_QUOTED PASSAGE_
# CRK - Carrick Gold



## exgeo (9 January 2007)

Market cap. of $88m (95.5m shares * 93c). Carrick currently has a JORC resource of 25.7 Mt @ 2.44 g/t (2.01 MOz Au). At the Lindsay's/Parrot Feathers project in WA, about 40km from Kalgoorlie. Drilling with 2 RC and one DD rig from Jan 07. Drill hit at Lindsay's (outside current resource) 8m @ 29.6 g/t Au from 136m, 4m @ 50.2 g/t Au. A new resource estimate planned for end Feb 07. Planning a feasibilty study by end of Q2 07. CRK purchased a granted Mining Lease in the area in July 06 as a place to site a mill. This should speed up the process of going from explorer to producer.

I maintain an excel list of about 40 gold explorers and rate them in terms of market cap/oz of gold in the ground. CRK is the second cheapest at the moment. There appears to be considerable upside in terms of resources too and they are doing the drilling to prove this.

Other prospects (within 40km of Lindsays):

Richfield- Rock chip samples up to 138 g/t Au. Most are 2-20g/t. Drilling planned Jan 07. An old mine here produced 7800 Oz at 16.5g/t Au.


----------



## cuttlefish (9 January 2007)

> CRK is the second cheapest at the moment.




which of course begs the question ... which is the cheapest?


----------



## Sean K (9 January 2007)

cuttlefish said:
			
		

> which of course begs the question ... which is the cheapest?

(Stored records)

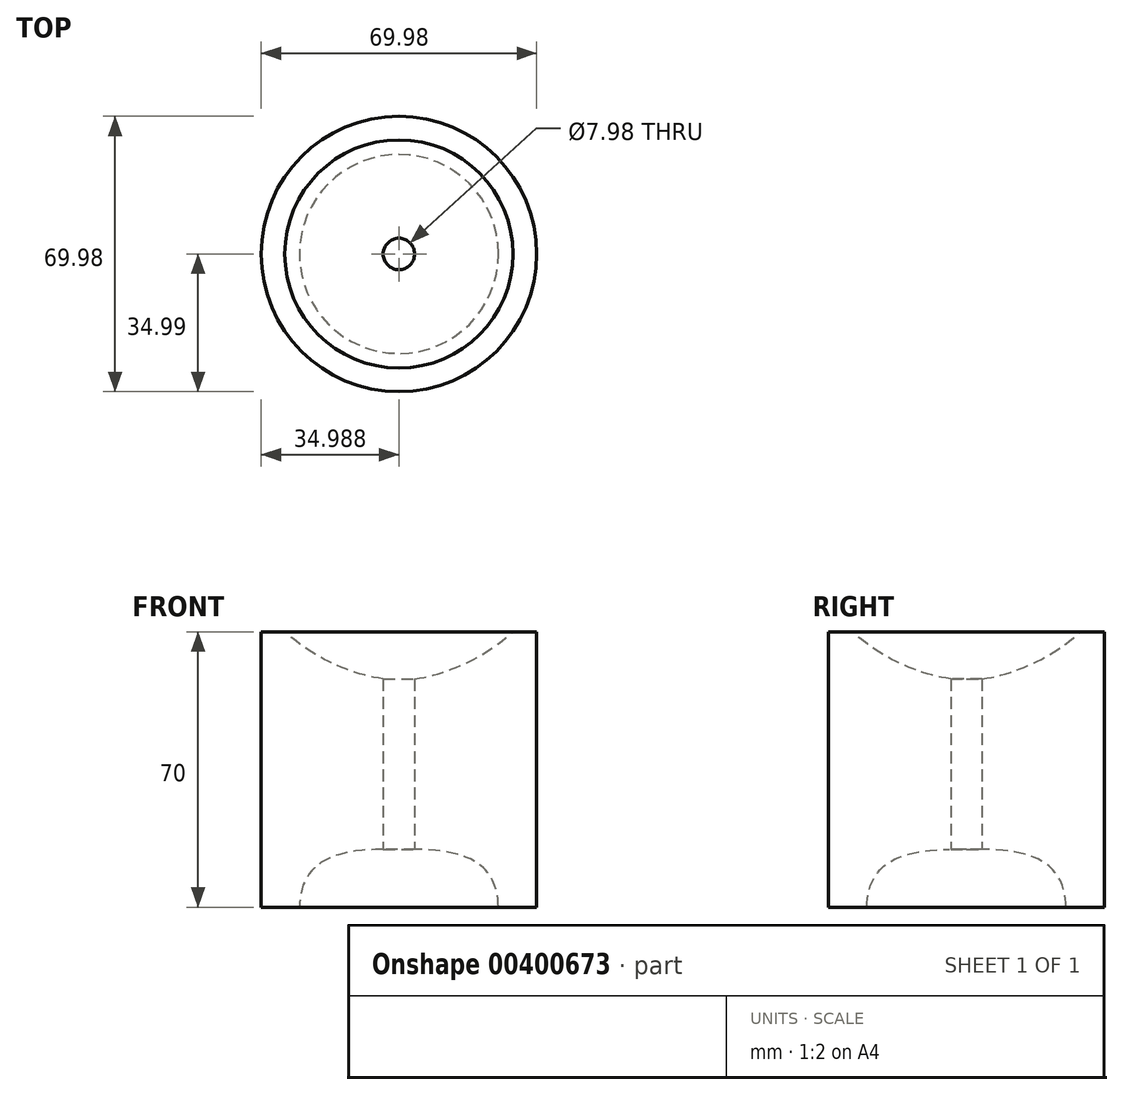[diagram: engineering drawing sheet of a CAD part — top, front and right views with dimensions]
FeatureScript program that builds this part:
annotation { "Feature Type Name" : "Feature", "Feature Type Description" : "" }
export const myFeature = defineFeature(function(context is Context, id is Id, definition is map)
    precondition{}
    {
        {
            var Q0;
            Q0=qCreatedBy(makeId("Front.planeOp"),FACE);
            var sketch = newSketch(context, id + "F0", { "sketchPlane" : qUnion([Q0])});
            skLineSegment(sketch, "E0.bottom", {"start": v(0, 0) * mm, "end": v(9.7, 0) * mm});
            skLineSegment(sketch, "E0.top", {"start": v(0, 70) * mm, "end": v(6, 70) * mm});
            skLineSegment(sketch, "E0.left", {"start": v(0, 0) * mm, "end": v(0, 70) * mm});
            skLineSegment(sketch, "E0.right", {"start": v(31, 14.7) * mm, "end": v(31, 58) * mm});
            skLineSegment(sketch, "E1", {"start": v(34.99, 14.7) * mm, "end": v(34.99, 58) * mm});
            skArc(sketch, "E2", {"start": v(6, 70) * mm, "mid": v(17.63, 62.18) * mm, "end": v(31, 58) * mm});
            skFitSpline(sketch, "E3", {"points": [v(31, 14.7) * mm, v(9.7, 0) * mm], "startDerivative": vector(-45.08, 0.2) * mm, "endDerivative": vector(-0.63, -29.3) * mm});
            skLineSegment(sketch, "E4", {"start": v(31, 14.7) * mm, "end": v(34.99, 14.7) * mm});
            skLineSegment(sketch, "E5", {"start": v(31, 58) * mm, "end": v(34.99, 58) * mm});
            skSolve(sketch);
        }
        {
            var Q0;
            Q0=makeQuery(id+"F0.imprint","IMPRINT",FACE,{"disambiguationData":[TD([[makeQuery(id+"F0.imprint","IMPRINT",EDGE,{"derivedFrom":sQuery(id+"F0.wireOp",EDGE,"E0.left")}),-1.0]])]});
            var Q1;
            Q1=sQuery(id+"F0.wireOp",EDGE,"E1");
            revolve(context, id + "F1", {"entities" : qUnion([Q0]), "axis" : qUnion([Q1]), "revolveType" : RevolveType.FULL});
        }
    });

_EXERCISES TO COMPLETE_
**a)** Repeat the passage of the Carrick Gold thread starting with "I maintain an" and going on through "cuttlefish (9 January 2007)".
**b)** Show each line in the listing that contains the string "skLineSegment".

_SOLUTIONS_
**a)**
I maintain an excel list of about 40 gold explorers and rate them in terms of market cap/oz of gold in the ground. CRK is the second cheapest at the moment. There appears to be considerable upside in terms of resources too and they are doing the drilling to prove this.

Other prospects (within 40km of Lindsays):

Richfield- Rock chip samples up to 138 g/t Au. Most are 2-20g/t. Drilling planned Jan 07. An old mine here produced 7800 Oz at 16.5g/t Au.


----------



## cuttlefish (9 January 2007)

**b)**
            skLineSegment(sketch, "E0.bottom", {"start": v(0, 0) * mm, "end": v(9.7, 0) * mm});
            skLineSegment(sketch, "E0.top", {"start": v(0, 70) * mm, "end": v(6, 70) * mm});
            skLineSegment(sketch, "E0.left", {"start": v(0, 0) * mm, "end": v(0, 70) * mm});
            skLineSegment(sketch, "E0.right", {"start": v(31, 14.7) * mm, "end": v(31, 58) * mm});
            skLineSegment(sketch, "E1", {"start": v(34.99, 14.7) * mm, "end": v(34.99, 58) * mm});
            skLineSegment(sketch, "E4", {"start": v(31, 14.7) * mm, "end": v(34.99, 14.7) * mm});
            skLineSegment(sketch, "E5", {"start": v(31, 58) * mm, "end": v(34.99, 58) * mm});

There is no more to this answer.